Monday, 1 October 2012

Reflections


      We got the go-ahead to come home this morning from the hospital :)  Jacob currently is somewhat stable, basically needing very close monitoring for a while.  He's on oxygen, but last time he had pneumonia, he was also on oxygen for several weeks after.   Paul and I had to learn how to deep suction (suctioning down the nose into his airway,) seeing that Jacob is now requiring that every now and then.  That sure was a big step for me, but I did it.  It's never nice 'practicing' such procedures on our own flesh and blood!   We're really hoping that he's not going to need it much, as it doesn't take much and these kids to become dependent on it.  Yikes.
     
      Yesterday, Jacob reached the 18 month milestone!  To us that is HUGE!!!  We've been so blessed.  Even though we were in the hospital, with not such a healthy boy, I was still feeling abundantly thankful.  It could be a lot worse.
 
     Here's a poem that summerizes our past 18 months with our dear son. 

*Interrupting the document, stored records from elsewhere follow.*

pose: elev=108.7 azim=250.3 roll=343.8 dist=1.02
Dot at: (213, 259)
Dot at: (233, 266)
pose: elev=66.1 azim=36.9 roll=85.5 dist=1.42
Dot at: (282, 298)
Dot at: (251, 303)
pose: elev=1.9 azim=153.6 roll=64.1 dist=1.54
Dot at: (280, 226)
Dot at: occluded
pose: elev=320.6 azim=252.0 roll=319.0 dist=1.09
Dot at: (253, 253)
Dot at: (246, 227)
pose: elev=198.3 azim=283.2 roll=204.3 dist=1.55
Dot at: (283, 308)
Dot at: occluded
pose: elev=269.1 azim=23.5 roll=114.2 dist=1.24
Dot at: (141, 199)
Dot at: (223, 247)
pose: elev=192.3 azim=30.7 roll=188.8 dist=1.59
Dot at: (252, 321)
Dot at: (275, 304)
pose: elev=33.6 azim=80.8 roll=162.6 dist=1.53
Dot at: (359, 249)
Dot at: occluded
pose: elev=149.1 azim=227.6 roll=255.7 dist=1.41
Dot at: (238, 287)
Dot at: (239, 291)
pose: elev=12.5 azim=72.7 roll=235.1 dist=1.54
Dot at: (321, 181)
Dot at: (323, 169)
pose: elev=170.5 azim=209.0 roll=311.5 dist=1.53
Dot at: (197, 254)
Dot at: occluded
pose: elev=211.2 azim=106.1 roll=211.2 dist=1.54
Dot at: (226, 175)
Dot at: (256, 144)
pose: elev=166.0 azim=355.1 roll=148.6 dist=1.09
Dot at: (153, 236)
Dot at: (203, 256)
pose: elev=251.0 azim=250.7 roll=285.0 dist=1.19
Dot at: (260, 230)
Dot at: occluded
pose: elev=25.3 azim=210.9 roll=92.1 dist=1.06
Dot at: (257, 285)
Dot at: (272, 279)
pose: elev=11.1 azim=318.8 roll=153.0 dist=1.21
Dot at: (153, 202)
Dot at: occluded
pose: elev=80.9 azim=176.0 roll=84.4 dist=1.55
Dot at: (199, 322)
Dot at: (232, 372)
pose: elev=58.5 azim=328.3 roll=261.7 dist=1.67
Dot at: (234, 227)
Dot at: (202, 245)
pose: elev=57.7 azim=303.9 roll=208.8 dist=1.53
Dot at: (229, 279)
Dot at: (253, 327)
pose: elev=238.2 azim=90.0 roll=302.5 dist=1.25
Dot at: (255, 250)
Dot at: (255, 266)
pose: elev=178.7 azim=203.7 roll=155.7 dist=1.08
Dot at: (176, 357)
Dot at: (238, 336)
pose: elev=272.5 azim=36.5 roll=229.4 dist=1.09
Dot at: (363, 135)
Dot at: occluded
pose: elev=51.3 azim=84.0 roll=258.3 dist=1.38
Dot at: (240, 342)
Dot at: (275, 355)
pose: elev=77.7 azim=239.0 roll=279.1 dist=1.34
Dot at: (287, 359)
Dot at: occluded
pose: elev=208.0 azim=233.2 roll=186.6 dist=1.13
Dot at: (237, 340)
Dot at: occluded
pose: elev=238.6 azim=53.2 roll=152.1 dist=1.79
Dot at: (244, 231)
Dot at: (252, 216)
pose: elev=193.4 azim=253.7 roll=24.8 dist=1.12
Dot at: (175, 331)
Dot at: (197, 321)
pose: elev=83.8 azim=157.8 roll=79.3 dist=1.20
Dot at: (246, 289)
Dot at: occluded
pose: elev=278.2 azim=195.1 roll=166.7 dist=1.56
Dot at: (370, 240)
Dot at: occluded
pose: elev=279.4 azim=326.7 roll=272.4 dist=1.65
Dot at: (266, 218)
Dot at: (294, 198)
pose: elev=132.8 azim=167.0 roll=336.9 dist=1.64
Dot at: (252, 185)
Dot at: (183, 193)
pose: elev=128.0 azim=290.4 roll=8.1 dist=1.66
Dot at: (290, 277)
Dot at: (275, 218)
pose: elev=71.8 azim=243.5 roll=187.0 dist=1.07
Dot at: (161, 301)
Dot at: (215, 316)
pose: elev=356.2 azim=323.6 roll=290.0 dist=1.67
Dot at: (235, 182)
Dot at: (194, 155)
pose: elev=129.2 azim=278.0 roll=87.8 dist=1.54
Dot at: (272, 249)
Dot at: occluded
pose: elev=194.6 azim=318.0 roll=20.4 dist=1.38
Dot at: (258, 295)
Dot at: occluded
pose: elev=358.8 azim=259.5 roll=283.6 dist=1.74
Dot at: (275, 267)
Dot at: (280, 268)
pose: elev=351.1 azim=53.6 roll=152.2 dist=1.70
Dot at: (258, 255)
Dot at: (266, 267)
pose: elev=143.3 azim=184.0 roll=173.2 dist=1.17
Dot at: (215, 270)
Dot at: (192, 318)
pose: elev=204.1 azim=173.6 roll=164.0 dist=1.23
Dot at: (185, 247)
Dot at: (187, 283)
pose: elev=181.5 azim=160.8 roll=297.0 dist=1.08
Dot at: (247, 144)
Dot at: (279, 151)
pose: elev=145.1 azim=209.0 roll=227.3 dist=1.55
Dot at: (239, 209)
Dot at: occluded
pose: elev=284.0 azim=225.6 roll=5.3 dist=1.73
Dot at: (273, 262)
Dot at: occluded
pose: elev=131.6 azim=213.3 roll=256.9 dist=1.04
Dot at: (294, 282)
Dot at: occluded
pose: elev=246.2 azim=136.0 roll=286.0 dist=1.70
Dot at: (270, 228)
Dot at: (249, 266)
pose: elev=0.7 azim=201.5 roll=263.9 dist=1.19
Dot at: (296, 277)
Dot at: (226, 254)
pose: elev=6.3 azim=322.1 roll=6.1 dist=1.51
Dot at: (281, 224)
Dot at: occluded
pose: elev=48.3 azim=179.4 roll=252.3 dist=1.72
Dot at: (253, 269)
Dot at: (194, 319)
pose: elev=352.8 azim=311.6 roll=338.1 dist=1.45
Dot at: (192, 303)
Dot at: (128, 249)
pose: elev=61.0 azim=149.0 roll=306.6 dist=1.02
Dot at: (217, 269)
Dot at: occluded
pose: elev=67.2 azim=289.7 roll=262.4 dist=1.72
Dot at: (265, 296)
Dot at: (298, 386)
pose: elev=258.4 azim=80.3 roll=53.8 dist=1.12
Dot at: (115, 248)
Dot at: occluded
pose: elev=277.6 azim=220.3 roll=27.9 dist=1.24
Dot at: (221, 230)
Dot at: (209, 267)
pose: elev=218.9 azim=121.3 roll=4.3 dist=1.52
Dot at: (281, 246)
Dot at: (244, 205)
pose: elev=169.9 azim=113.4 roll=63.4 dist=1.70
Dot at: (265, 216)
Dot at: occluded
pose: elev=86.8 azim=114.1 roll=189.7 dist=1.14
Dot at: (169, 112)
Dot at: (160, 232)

When I look over the past days,
I see we’ve been brought upon many different ways.
Many times we feared the worst,
Especially at the first.

Those first days, so helpless we were,
In our head, things were a blur.
There were parts mis-formed in his brain,
The road was going to be tough, that was plain.

‘Jacob will tell his own story,’ we were told,
‘We’ll all have to see how the future will unfold.’
5 to 15 months is life expectancy,
We had to trust in God especially.

We were disappointed bottle feeding didn’t work out.
We had to go a much dreaded g-tube feeding route.
Formula's, syringes, pumps and rates were all learned,
Nursing and bottling had to be forever adjourned.

We were discharged at 6 weeks,
With a growing boy with healthy cheeks.
He cried, choked and gagged the whole way home,
Our journey continued to be wearisome.

Uncertainty faced us many a day,
It taught us to continually pray.
When we didn’t know what way to turn,
God would lead us directly from His word.

Up and down we went all night,
As he’d never sleep super tight.
Night nurses were added to his regime,
Things improved greatly for the most, it seemed.

Many, many appointments were attended,
Good and sad news usually blended.
We never looked at Jacob as experimental research material,
Only things for his health we saw as beneficial.

18 months we can gratefully reflect on,
So quickly the time has come and gone.
With so many discouragements,
Regarding the physical assessments.

Even though the brain is regressing
To dwell on such facts is simply depressing.
We’ll hope the regression is slow,
‘Cause there’s no way to assuredly know.

In and out the hospital with lung issues,
Simply because the lacking of brain tissues.
Respiratory distress is no fun,
Every time antibiotics were begun.

Indeed, at times the ways been rewarding,
Especially the smiles have been a blessing.
Those smiles and giggles we never thought we’d see,
It brought us so much glee.

As we face the uncertain future,
As a whole it seems so unsure.
God continues to be faithful,
Whether our road is joyful or painful.

We love our little boy more than words can say.
So much more with every passing day.